▶ _Исходный текст_:
Сообщество «ЦАРЁВА ДРУЖИНА» 16:02 15 апреля 2019

В поисках идеального государства. Начало

Об одной  загадке Аристокла по прозвищу Платон  

Мечта об идеальном государстве равенства, свободы, счастья, сытости и комфорта возникла у человечества с появлением первых государств. Передаю слово одному из исследователе этого явления* (примечания в конце третьей, последней, публикации):

Этой всечеловеческой мечте придумывались разные имена в различных частях света на всех сущих языках в бесчисленной смене людских поколений; творился образ Страны счастливых: Эдем и Поля Иалу (вначале земные), Беловодье, Шамбхала, Лемурия, Пацифида, Атлантида. Просвещённый ум предложил Город Солнца, потом якобы научно рассчитали появление коммунистического общества, но здесь просчитались. Высокая мечта при попытке материализовать её, смеётся издали над несовершенством человечества, недостойного её…

Мечте-Атлантиде в коллективной памяти человечества досталось наиболее заметное место. Вряд ли найдется на Земле книжник, до которого хотя бы издали не донёсся этот призывный четырёхтактный звук. Он возник в глубокой древности где-то между двумя мирами, «Старым» и «Новым», а знаменитый эллинский мудрец силой научного авторитета и поэтического таланта лишь усилил его, «подправил» его звучание. С детской непосредственностью, присущей древним, философ-поэт по-детски обманул человечество. Ибо вслед за ним многие увидели в уверенно указанном месте реальные предметы, которые достаточно найти, чтобы успокоить сердце.

Начало

Рея с убранным парусом глухо ударила в доски палубного настила. Заскрипели уключины. Гребцы, подбадриваемые бранью и плетьми, налегли на весла. Спартанская триера, раздвигая дельфиньей головой тарана спокойные воды ионического моря, огибала скалистый мыс, увенчанный приземистой башней маяка, на котором день и ночь во славу блистательных Сиракуз горел огонь, питавшийся чистейшим оливковым маслом. Система медных зеркал посылала свет на сотни стадий, делая безопасным путь для кораблей, что спешили в самый оживленный порт греческого мира.

Воины-пелтасты, в холщевых кирасах, с шлемами, мирно висевшими у бедра на поясе, опираясь на короткие копья, толпились на носу судна у фальшборта. Лица их, молодые, загорелые, выражали нетерпение.

Сдержанное оживление царило и на высокой корме. Здесь, кроме рулевого и его помощников, было трое офицеров: штурман-кибернетос, вахтенный и ответственный за хозяйство корабля. То и дело они поглядывали вперед, оживленно переговариваясь. Легкий бриз ерошил их волосы, едва тронутые сединой на висках.

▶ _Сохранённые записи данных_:
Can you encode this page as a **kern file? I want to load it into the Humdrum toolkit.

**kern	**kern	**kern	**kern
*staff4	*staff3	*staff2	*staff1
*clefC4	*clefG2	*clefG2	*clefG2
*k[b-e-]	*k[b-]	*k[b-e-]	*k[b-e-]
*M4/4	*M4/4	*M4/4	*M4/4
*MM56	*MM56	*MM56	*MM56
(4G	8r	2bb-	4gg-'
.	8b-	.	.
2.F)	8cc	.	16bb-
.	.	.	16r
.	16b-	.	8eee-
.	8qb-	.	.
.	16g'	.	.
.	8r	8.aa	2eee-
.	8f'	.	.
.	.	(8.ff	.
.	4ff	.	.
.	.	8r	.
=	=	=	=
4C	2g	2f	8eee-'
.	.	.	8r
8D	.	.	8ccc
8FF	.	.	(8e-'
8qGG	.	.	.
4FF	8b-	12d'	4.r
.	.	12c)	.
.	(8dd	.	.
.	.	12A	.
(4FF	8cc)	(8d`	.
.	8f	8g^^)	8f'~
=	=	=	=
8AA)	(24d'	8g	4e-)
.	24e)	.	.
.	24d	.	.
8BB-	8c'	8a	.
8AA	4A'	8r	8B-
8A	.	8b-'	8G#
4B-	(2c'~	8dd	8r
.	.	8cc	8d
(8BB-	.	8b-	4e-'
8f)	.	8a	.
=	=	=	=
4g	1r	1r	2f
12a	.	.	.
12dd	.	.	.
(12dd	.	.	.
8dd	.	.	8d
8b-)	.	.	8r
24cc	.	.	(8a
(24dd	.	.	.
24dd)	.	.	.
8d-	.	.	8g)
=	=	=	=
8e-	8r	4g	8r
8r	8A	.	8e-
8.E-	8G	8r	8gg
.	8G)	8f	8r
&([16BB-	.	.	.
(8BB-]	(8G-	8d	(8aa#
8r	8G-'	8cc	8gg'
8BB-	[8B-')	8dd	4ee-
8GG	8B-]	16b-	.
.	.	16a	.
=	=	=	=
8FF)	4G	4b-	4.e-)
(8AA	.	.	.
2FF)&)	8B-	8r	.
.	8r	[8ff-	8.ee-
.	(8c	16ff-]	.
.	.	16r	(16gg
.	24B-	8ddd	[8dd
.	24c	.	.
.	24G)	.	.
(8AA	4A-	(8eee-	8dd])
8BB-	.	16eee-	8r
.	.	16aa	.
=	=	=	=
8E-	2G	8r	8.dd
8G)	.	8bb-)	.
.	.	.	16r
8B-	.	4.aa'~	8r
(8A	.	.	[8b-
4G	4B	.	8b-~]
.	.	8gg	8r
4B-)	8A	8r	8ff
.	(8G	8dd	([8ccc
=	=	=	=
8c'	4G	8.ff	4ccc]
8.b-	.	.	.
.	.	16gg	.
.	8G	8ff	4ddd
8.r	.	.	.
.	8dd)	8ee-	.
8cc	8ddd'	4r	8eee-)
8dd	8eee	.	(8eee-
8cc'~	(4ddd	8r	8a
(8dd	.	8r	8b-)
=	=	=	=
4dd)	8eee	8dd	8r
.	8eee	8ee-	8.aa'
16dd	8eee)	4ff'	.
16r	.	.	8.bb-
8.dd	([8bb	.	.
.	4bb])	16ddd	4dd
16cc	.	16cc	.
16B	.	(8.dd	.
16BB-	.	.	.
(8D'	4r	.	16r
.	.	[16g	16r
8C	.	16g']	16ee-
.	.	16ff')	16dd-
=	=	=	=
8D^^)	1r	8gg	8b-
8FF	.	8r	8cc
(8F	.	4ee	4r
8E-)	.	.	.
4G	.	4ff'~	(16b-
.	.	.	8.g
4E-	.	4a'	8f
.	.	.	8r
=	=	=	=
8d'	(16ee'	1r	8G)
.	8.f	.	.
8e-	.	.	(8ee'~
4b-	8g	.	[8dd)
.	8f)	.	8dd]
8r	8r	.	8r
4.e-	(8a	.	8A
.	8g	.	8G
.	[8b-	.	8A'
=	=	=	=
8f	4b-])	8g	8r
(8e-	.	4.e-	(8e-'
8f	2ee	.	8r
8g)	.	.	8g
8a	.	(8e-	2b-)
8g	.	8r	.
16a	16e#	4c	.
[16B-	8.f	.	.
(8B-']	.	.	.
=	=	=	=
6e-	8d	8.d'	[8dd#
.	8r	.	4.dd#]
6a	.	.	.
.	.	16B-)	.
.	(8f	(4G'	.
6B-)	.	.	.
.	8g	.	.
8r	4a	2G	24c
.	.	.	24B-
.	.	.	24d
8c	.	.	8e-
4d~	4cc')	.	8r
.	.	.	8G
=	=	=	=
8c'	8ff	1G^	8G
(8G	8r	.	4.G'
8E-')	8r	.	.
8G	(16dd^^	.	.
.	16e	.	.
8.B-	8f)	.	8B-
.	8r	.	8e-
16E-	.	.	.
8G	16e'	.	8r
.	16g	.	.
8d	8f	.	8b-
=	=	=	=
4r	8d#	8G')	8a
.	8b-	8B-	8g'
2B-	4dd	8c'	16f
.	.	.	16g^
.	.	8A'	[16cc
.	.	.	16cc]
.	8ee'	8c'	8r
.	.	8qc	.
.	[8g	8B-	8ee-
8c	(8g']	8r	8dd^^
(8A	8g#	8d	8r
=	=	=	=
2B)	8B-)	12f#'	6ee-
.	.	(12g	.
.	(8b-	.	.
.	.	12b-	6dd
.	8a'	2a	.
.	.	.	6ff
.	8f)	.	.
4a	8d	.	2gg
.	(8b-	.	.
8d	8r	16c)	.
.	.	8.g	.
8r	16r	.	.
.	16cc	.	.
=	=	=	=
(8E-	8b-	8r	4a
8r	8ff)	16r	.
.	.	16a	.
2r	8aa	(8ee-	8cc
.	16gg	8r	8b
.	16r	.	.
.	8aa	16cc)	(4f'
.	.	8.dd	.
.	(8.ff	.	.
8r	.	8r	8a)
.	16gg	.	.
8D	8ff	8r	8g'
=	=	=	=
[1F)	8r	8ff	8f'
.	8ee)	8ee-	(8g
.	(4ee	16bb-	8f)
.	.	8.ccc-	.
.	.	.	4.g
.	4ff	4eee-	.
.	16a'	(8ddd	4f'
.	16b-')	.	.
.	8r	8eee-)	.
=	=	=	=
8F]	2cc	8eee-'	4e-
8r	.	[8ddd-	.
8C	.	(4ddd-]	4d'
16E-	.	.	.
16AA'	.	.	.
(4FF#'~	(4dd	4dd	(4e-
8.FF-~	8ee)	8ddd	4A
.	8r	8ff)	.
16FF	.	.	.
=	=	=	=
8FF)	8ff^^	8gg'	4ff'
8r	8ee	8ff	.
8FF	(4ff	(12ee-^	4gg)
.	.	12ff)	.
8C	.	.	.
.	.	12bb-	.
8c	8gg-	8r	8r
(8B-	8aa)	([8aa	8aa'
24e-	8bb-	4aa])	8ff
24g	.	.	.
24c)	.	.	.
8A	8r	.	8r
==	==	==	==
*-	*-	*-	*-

▶ _Задания для выполнения_:
1 – Перепишите фрагмент текста о поисках идеального государства между словами "Сдержанное оживление царило" и "сединой на висках." включительно, заменив "штурман-кибернетос" на "кормчий".
2 – Соответствуют ли тексту о поисках идеального государства следующие утверждения? (а) Огонь маяка питался оливковым маслом. (б) Воины-пелтасты толпились на корме судна. (в) На высокой корме находились трое офицеров. На каждое ответьте «да» или «нет» и приведите точную цитату из текста, которая это решает.

▶ _Ответы на задания_:
1 –
Сдержанное оживление царило и на высокой корме. Здесь, кроме рулевого и его помощников, было трое офицеров: кормчий, вахтенный и ответственный за хозяйство корабля. То и дело они поглядывали вперед, оживленно переговариваясь. Легкий бриз ерошил их волосы, едва тронутые сединой на висках.

2 –
(а) Да: «горел огонь, питавшийся чистейшим оливковым маслом».
(б) Нет: «толпились на носу судна у фальшборта».
(в) Да: «было трое офицеров».